TTS Model types: Auto-regressive vs Parallel

Predicting a spectrogram from text is a sequence-to-sequence problem because the input and output are different lengths

The most successful approach to this problem uses an encoder-decoder system. These models use different types of neural networks to process the input text:

1. RNNs or Transformers do sentence-level processing, determining things like pronunciation and word emphasis based on the meaning of the sentence.
2. CNNs process features based on their adjacent characters or audio frame, ensuring that words flow smoothly from one to the next one (eg. how to start and end a word to make it flow naturally with the previous and next words)

There are two main categories of encoder-decoder systems:

There are two primary categories of encoder-decoder systems: parallel models and auto-regressive models. Parallel models tend to rely on duration prediction, while auto-regressive models may use duration prediction or attention.

Keywords / Terminologies (Powered by ChatGPT)

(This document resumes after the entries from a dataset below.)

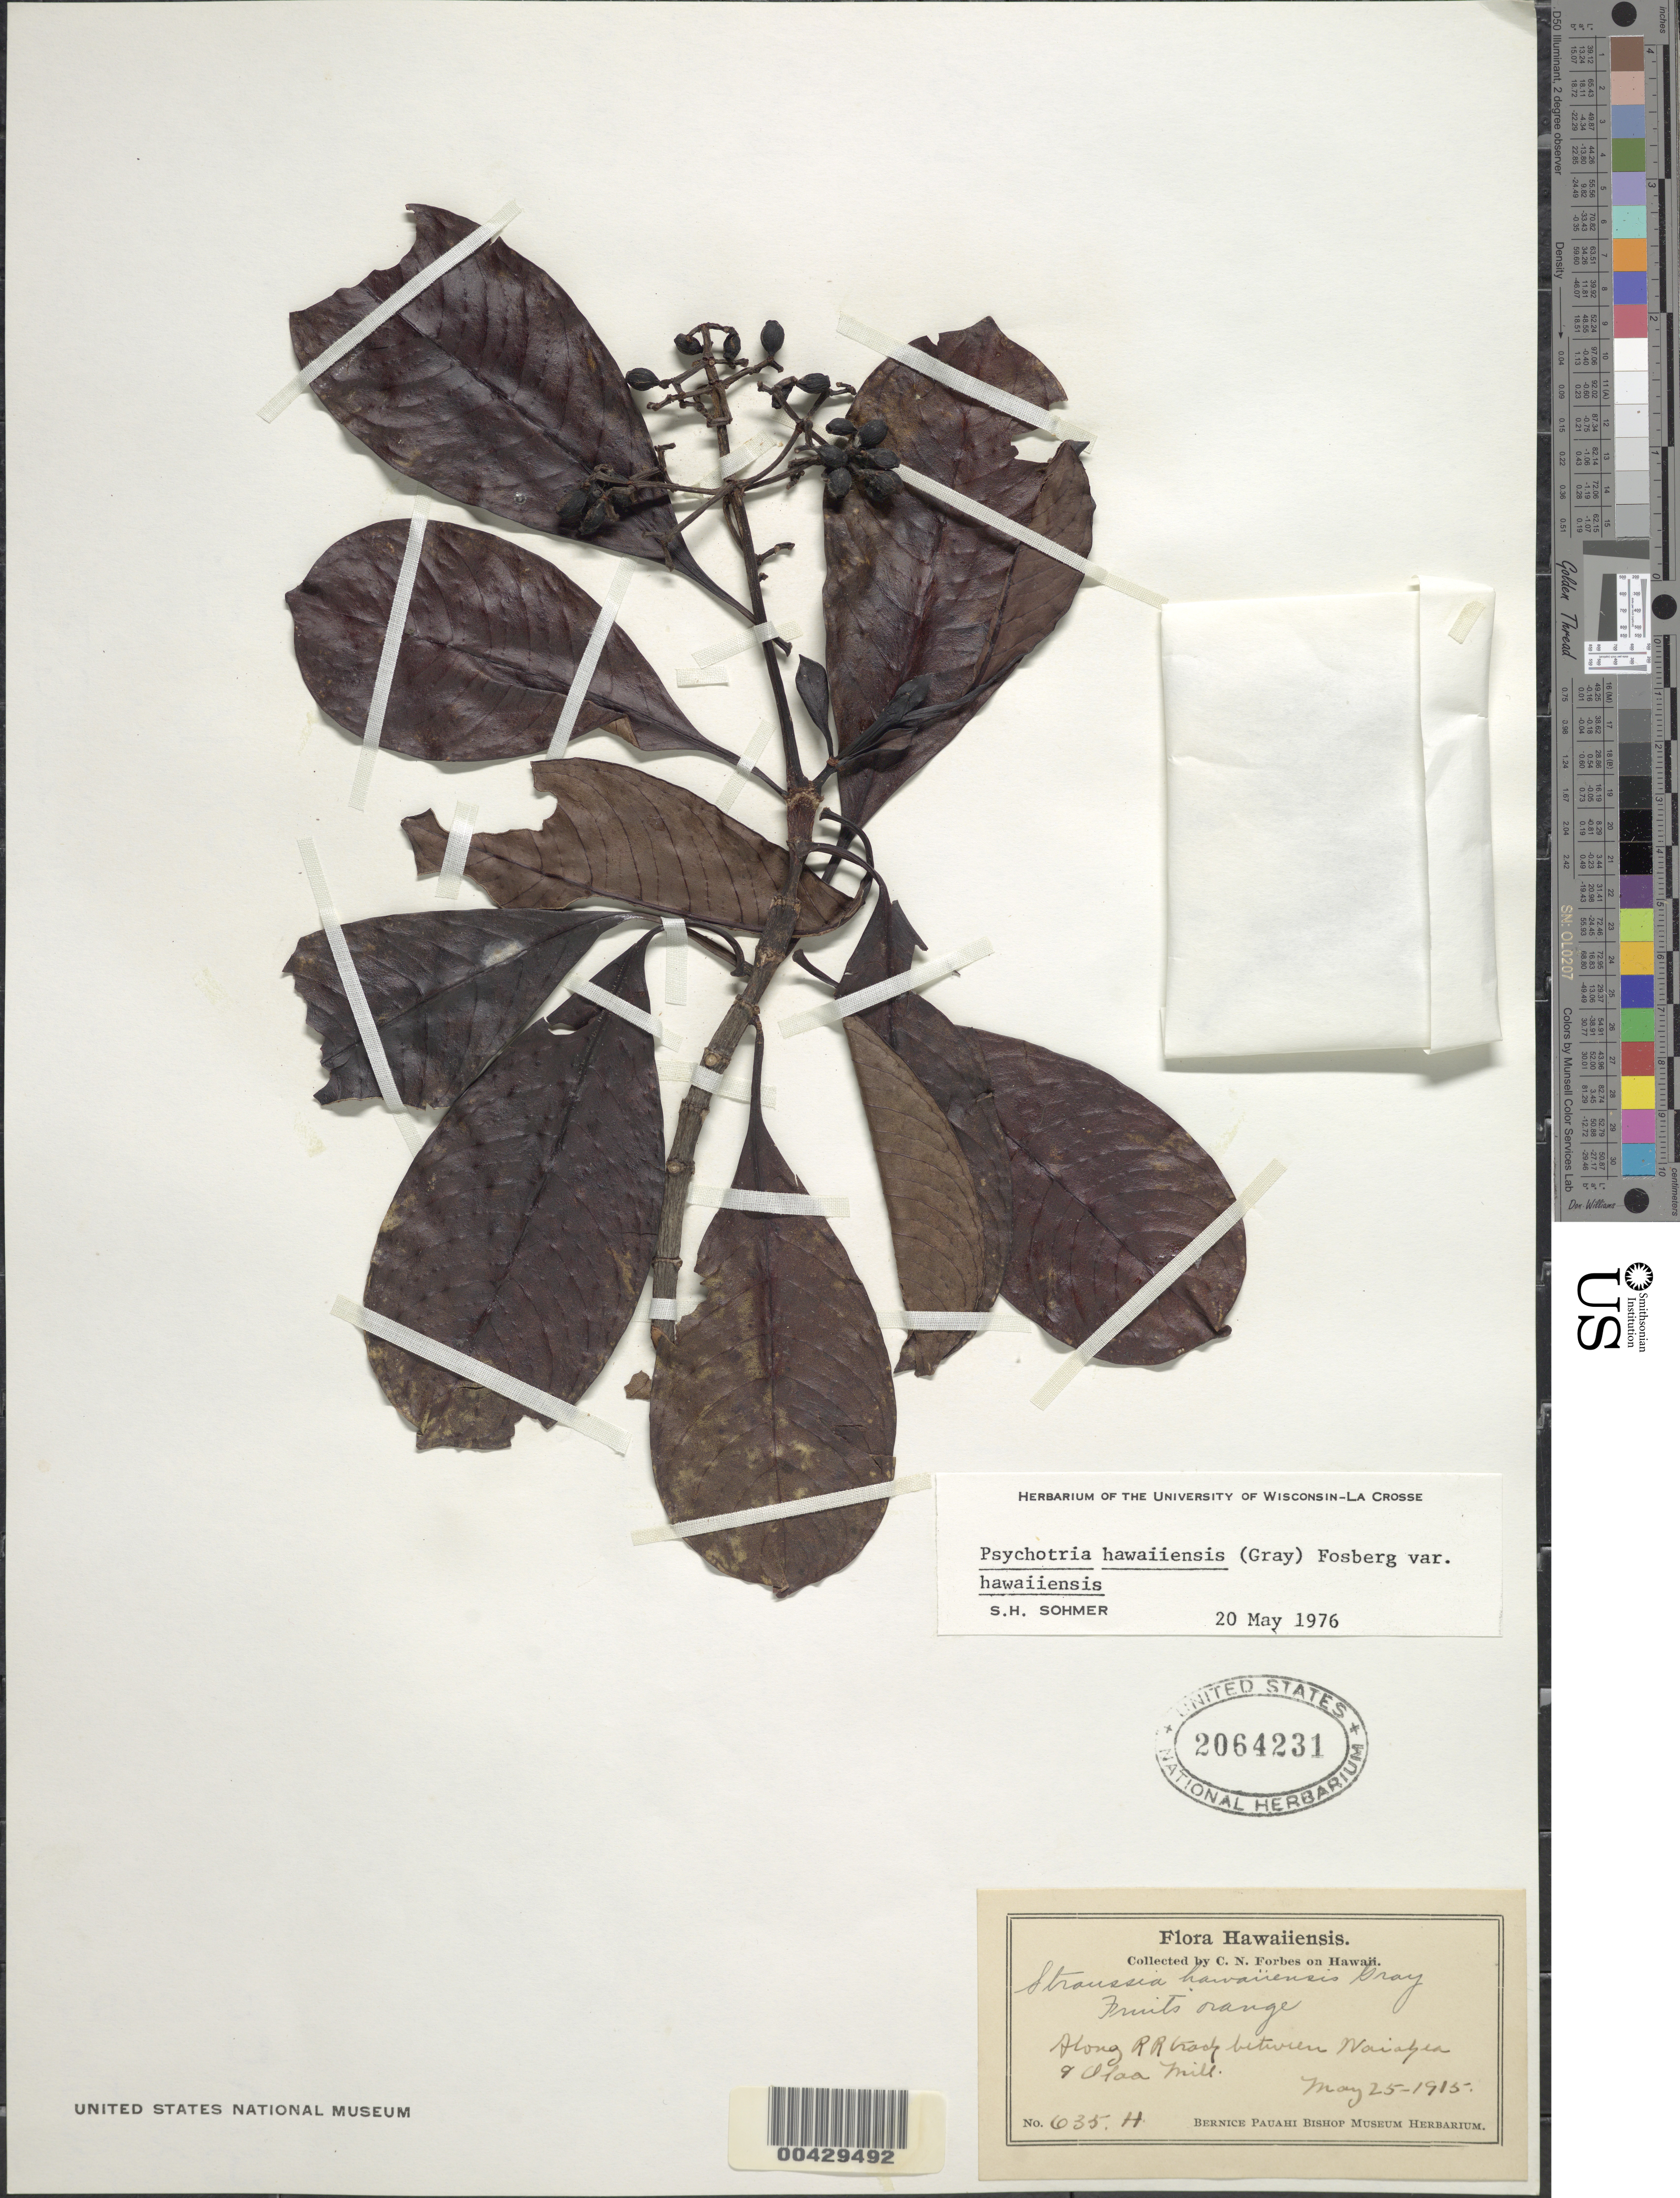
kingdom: Plantae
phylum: Tracheophyta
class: Magnoliopsida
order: Gentianales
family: Rubiaceae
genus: Psychotria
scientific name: Psychotria hawaiiensis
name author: (A. Gray) Fosberg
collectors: C. N. Forbes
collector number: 635.H.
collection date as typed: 25 May 1915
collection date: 1915-05-25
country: United States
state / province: Hawaii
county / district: Hawaii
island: Hawaii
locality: Along railrod track between Waiakea & Olaa Mill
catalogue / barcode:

1. Spectrogram: A spectrogram is a visual representation of the spectrum of frequencies of a signal as it varies with time. In this context, it refers to the graphical representation of the audio signal.
2. Sequence-to-Sequence (Seq2Seq) problem: Seq2Seq is a type of machine learning problem where the input and output are sequences of different lengths. In the context of this paragraph, it refers to predicting a spectrogram from text, where the input is text and the output is the spectrogram, which is a visual representation of the audio signal.
3. Encoder-Decoder system: An encoder-decoder system is a type of deep neural network architecture used for sequence-to-sequence problems. The encoder takes the input sequence and encodes it into a fixed-length vector, which is then passed to the decoder, which decodes the vector into the target sequence.
4. RNNs (Recurrent Neural Networks): RNNs are a type of neural network designed to process sequences of inputs, such as sequences of text or sequences of audio frames.
5. Transformers: Transformers are a type of neural network architecture designed to process sequences of inputs, such as sequences of text or sequences of audio frames. They have become popular in recent years for their ability to process long sequences efficiently.
6. CNNs (Convolutional Neural Networks): CNNs are a type of neural network designed to process grid-like data, such as images or spectrograms.
7. Context level: The context level refers to the level at which the neural network is processing the input data. For example, sentence-level processing refers to processing a sentence as a whole, while character-level processing refers to processing individual characters.
8. Sentence-level processing: Sentence-level processing refers to processing a sentence as a whole, as opposed to processing individual characters. In the context of this paragraph, RNNs or Transformers are used for sentence-level processing to determine how to pronounce or emphasize certain words based on the meaning of the sentence.
9. Character processing: Character processing refers to processing individual characters, as opposed to processing a sentence as a whole. In the context of this paragraph, CNNs are used for character processing to determine how to start and end a word to make it flow naturally with the previous and next words.
10. Adjacent characters: Adjacent characters refer to characters that are next to each other in a sequence, such as in a word or sentence.
11. Audio frame: An audio frame refers to a short segment of an audio signal.
12. Parallel models: Parallel models refer to TTS models that generate speech in parallel, as opposed to being generated one step at a time. FastSpeech is an example of a parallel TTS model, where the encoder and decoder are trained simultaneously to convert text into speech. Compared to auto-regressive TTS model, paralleled models like FastSpeech can generate speech much faster and more efficiently, making them suitable for real-time applications
13. Auto-regressive models: Auto-regressive TTS models generate speech one step at a time. In these models, the output at each time step is conditioned on the previous output, hence the name “auto-regressive”. Auto-regressive TTS models have achieved high-quality results. However, they can be slower and more computationally intensive compared to paralleled TTS model.
14. Attention: Attention is a mechanism in neural networks that allows the model to focus on different parts of the input sequence when generating the target sequence. In the context of this paragraph, attention refers to the mechanism used by auto-regressive models to determine which parts of the input sequence to attend to when generating the target sequence.